With the NFL collective bargaining agreement on hold, Pittsburghers have to get their football from somewhere and it seems that the Pittsburgh Power might satisfy the football “jones” of most of “dem dere Stillers” fans, well at least for the time being. However, if this NFL “work stoppage continues beyond mini-camp you just might be hearing some “here we go Power” chants “dawntawn.”
The Power seems to have a pretty good product to please their fan base. The ownership group is led by the former Steelers Hall-of-Fame wide receiver Lynn Swann. The team appears to have an excellent marketing strategy but there appears to be one glaring flaw. I suggest the team concentrate most of their ticket sales in the lower bowl of the Consol Energy Center so that it will appear as if there are more fans for the television cameras.
The official attendance for Saturday’s game was 9,190 and it is my opinion that the fans satisfied their football addiction and got their money’s worth.
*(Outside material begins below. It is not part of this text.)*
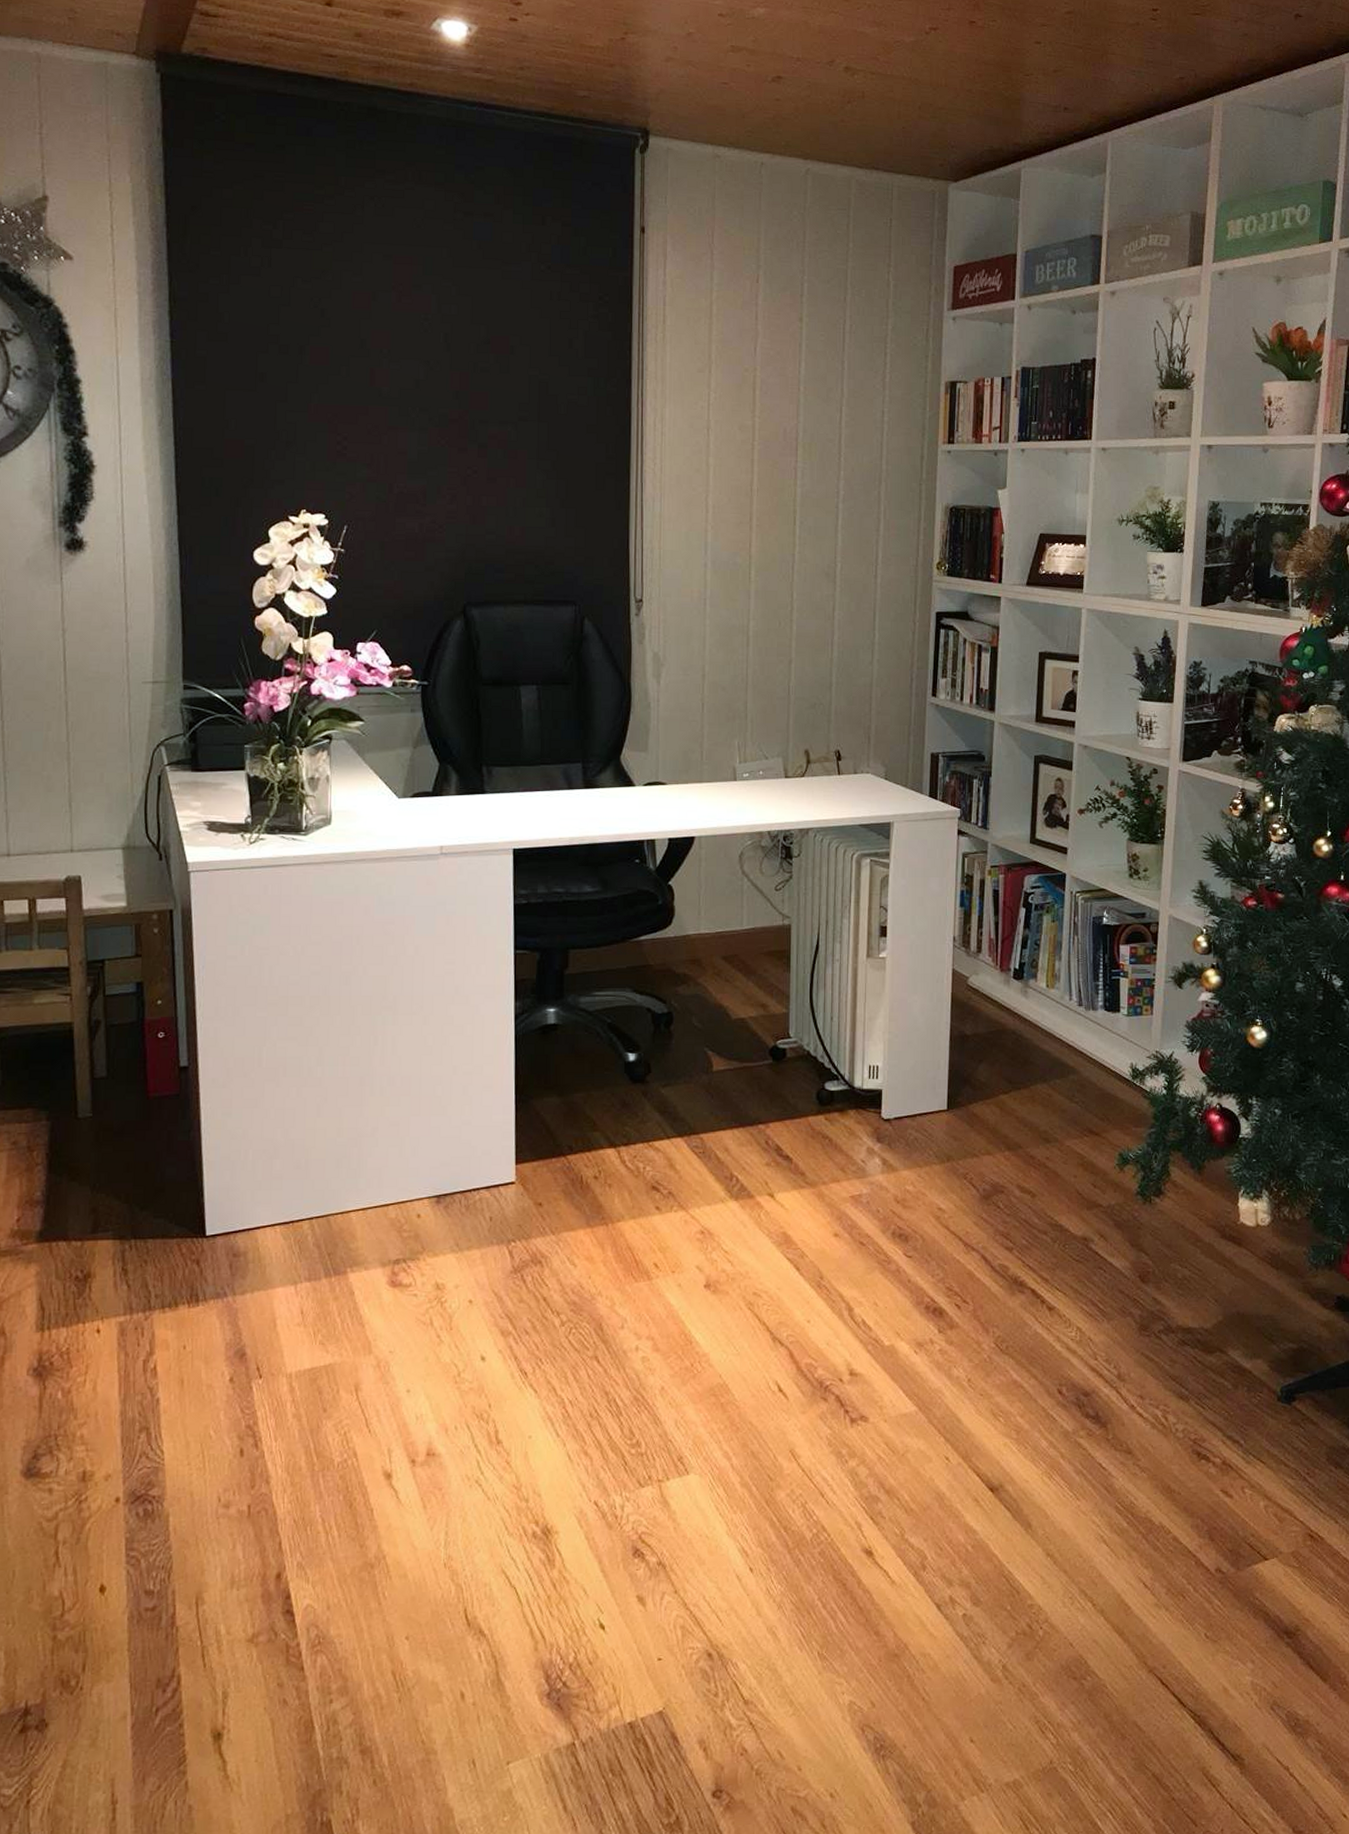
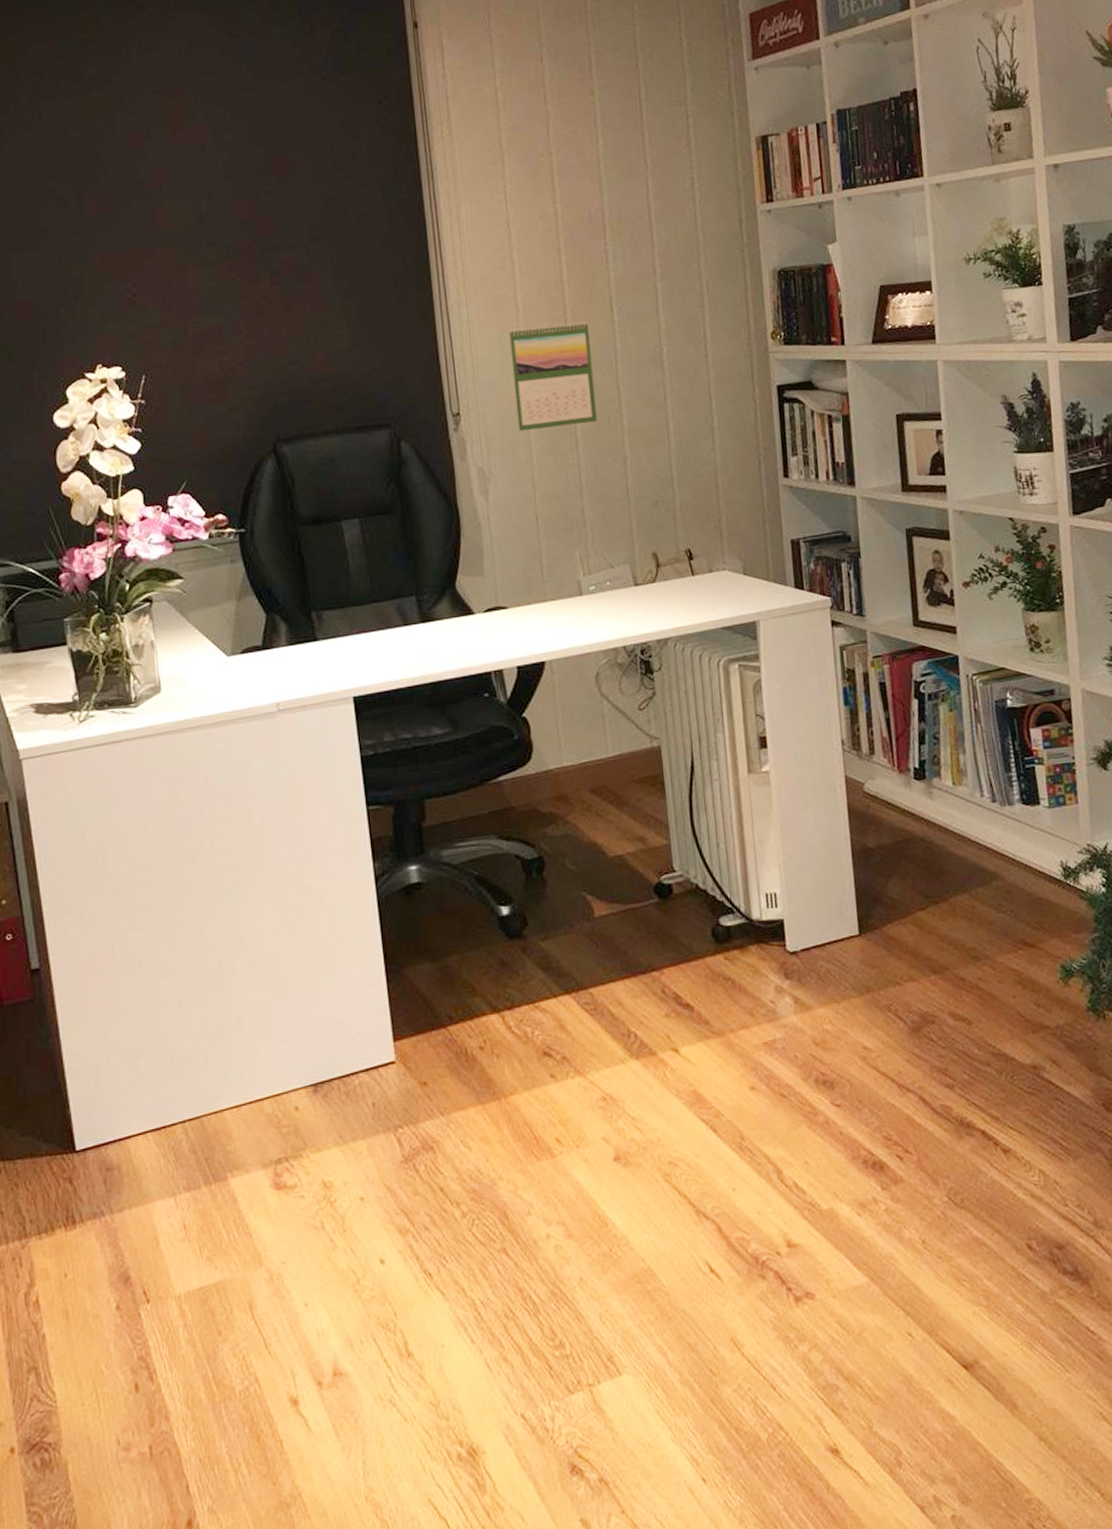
calendar: none [695,527,771,625] -> present [508,321,597,432]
The atmosphere was pro family and definitely pro Pittsburgh. Ticket prices are buyer friendly and I suggest that if you want to get that football “monkey” off your back, then take your family, friends and neighbors and mosey on down and check out a Power game. If you like offense; you will love the style of play of the Power. They took care of business beating the Iowa Barnstormers, 58-28 for their initial AFL win (they lost their home and season opener 58-52 in overtime to the Philadelphia Soul). I was impressed by two local college players who made the team, fullback Joshua Rue from Duquesne University and former Pitt Panthers defensive back Josh Lay. Both players had above average performances and if they remain healthy have a chance to have solid AFL and possibly NFL careers.
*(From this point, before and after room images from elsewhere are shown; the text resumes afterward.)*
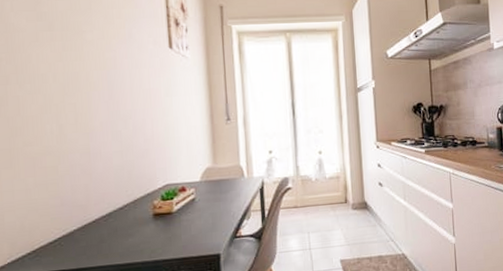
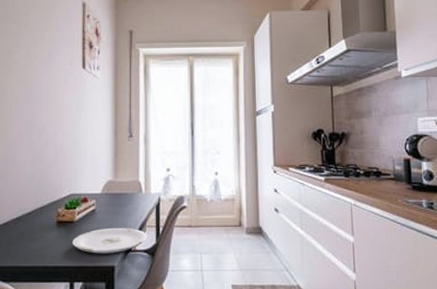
plate: none [172,214,253,244] -> present [72,227,148,254]

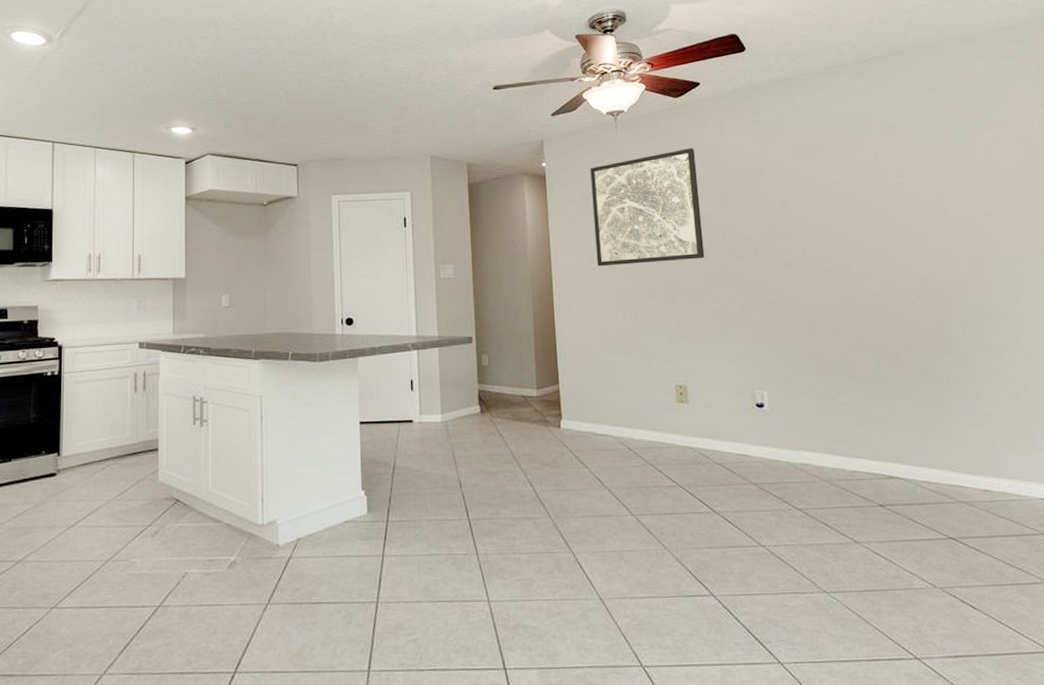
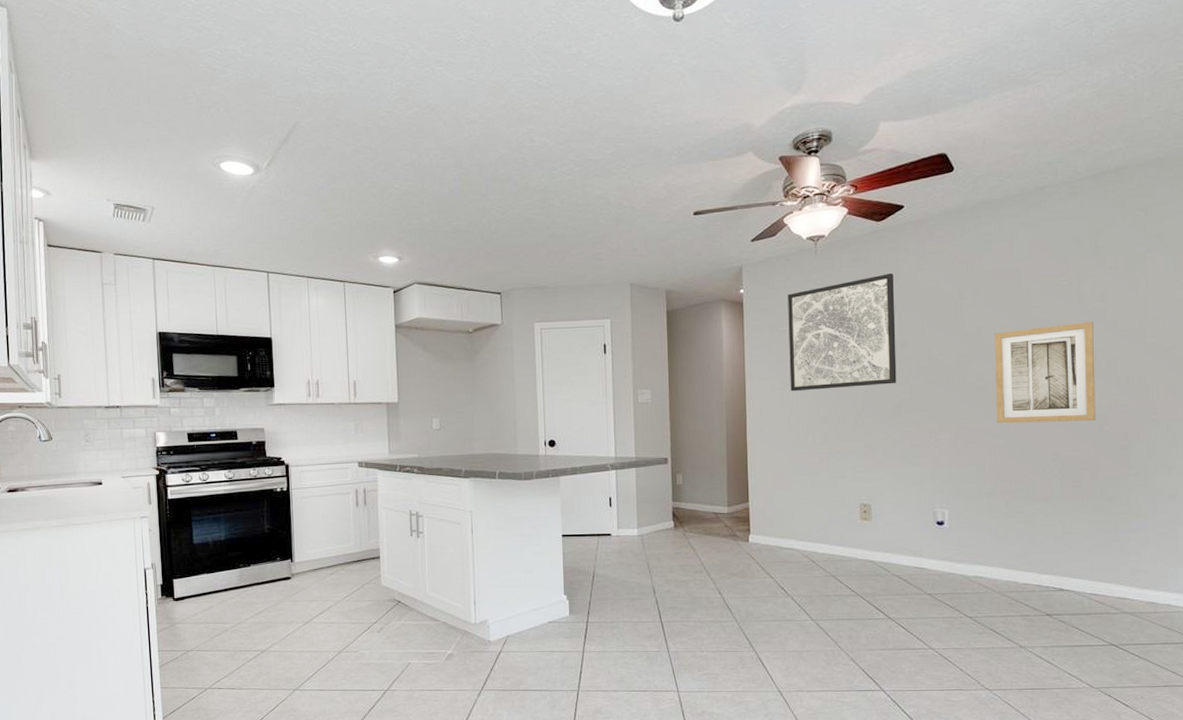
wall art: none [798,196,907,300] -> present [995,321,1096,424]

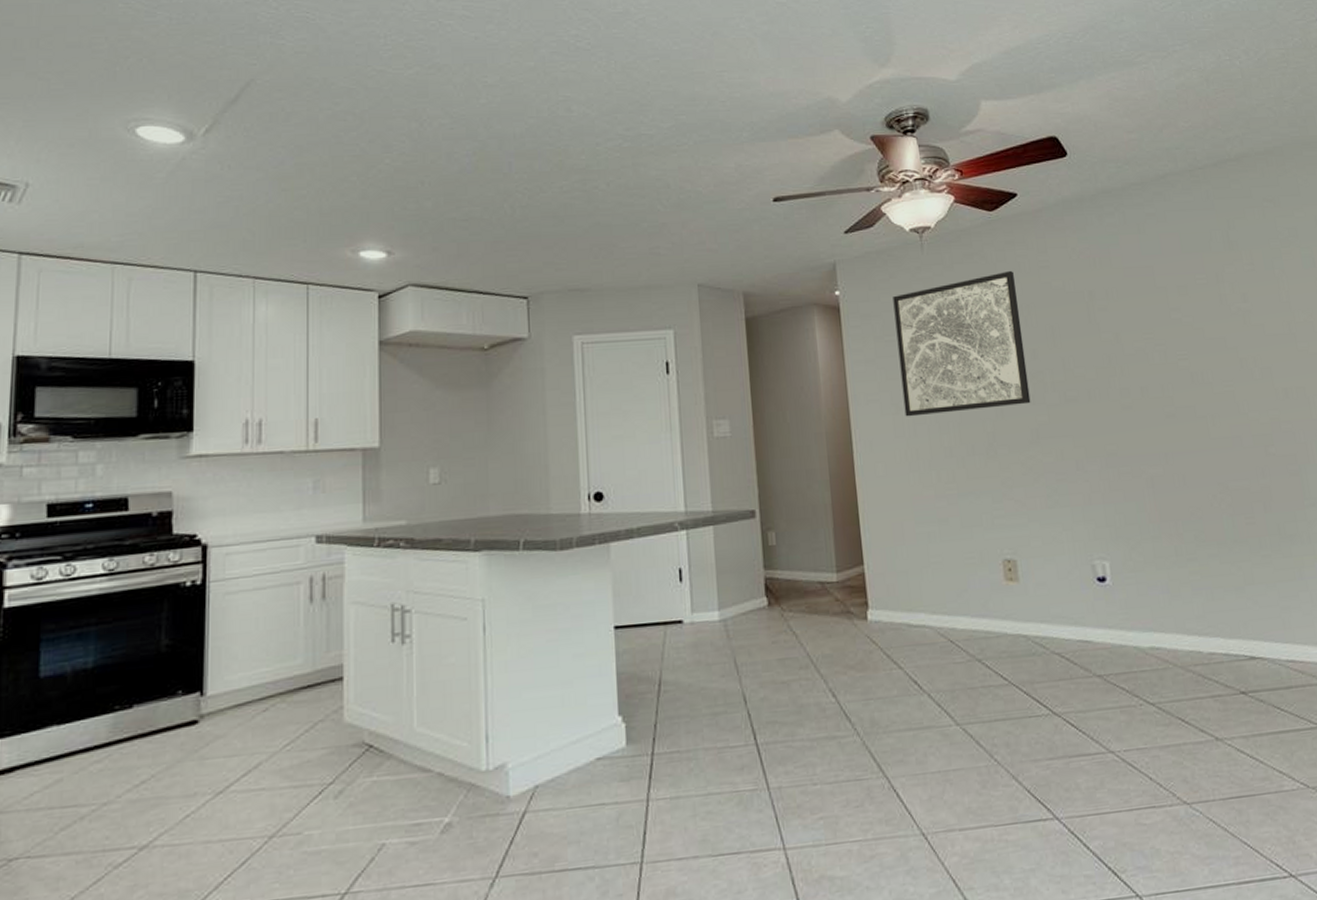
wall art: present [995,321,1096,424] -> none [1134,325,1259,449]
Elizabeth I think I lost the “Big One” again.
The look on the face of Pitt coach Jamie Dixon as he and his team were about to go down to Butler University 71-70, reminded me of the late Redd Foxx when he portrayed the character Fred Sanford on the TV series ‘Sanford and Son’. Every time Fred was faced with adversity he would call up to his late wife and say, “Elizabeth I’m coming up to join you.” Redd would then clutch is chest as if his heart could only pump one or two more beats before his introduction to Jesus was about to commence.
Before the game, Dixon appeared as if he was too busy picking out the right suit, spending far too much time observing himself in the mirror, making sure that every single hair was in place. His “mirror” time might have caused him to miss the introduction of a lifetime to a higher power which was crucial because in the end Dixon needed all of the help he could muster up. The University of Pittsburgh has a serious character flaw when it comes to recruiting and utilizing athletes that perform on their men’s basketball or football squads. They want publicity for their program and coaches but they sort of covertly shun pushing personal accolades because what do you know, an athlete might want to declare for the NBA or the NFL before their four years of college “eligibility” is exhausted.
As I was exiting the Power game, one of “Pittsburgh’s Finest” was manning a traffic light at the corner of Washington & Centre Ave a few feet south of the Consol Energy Center. I made a sarcastic remark and criticism about Jamie Dixon’s strategies almost always failing in the big games. He said to me as serious as one of Fred Sanford’s imagined heart attacks; “you can only coach them; you can’t play the game for them too.”
I instantly flashed back to the recent Big East tournament loss to UConn and the 2009 NCAA tournament loss to Villanova. During the final seconds, Dixon decided to call a half court press when the Wildcats were about to inbound the ball with almost no time left. “Nova” read it like a bad romance novel, inbounded the ball almost three quarter lengths of the court to one of their best shooters and bingo, there goes the ballgame. Was that flawed strategy the players fault? In fact Pitt had just called a timeout to draw up a defense for the play, what a waste!
Pitt took the same path with Dixon as they did with former football coach Dave Wannstedt. They gave them perverted money because it was possible they could have been “lured” away. Wannesdt ended up getting canned anyway. He, like Dixon, was a great recruiter but along with their coaching strategies, they both seem to melt under the lights of primetime. When the going gets tough, their coaching mechanisms get ghost. Let’s hope Jamie Dixon will never have the “big one” because, hey it is only basketball, but will any of his squads ever “win” the “big one?”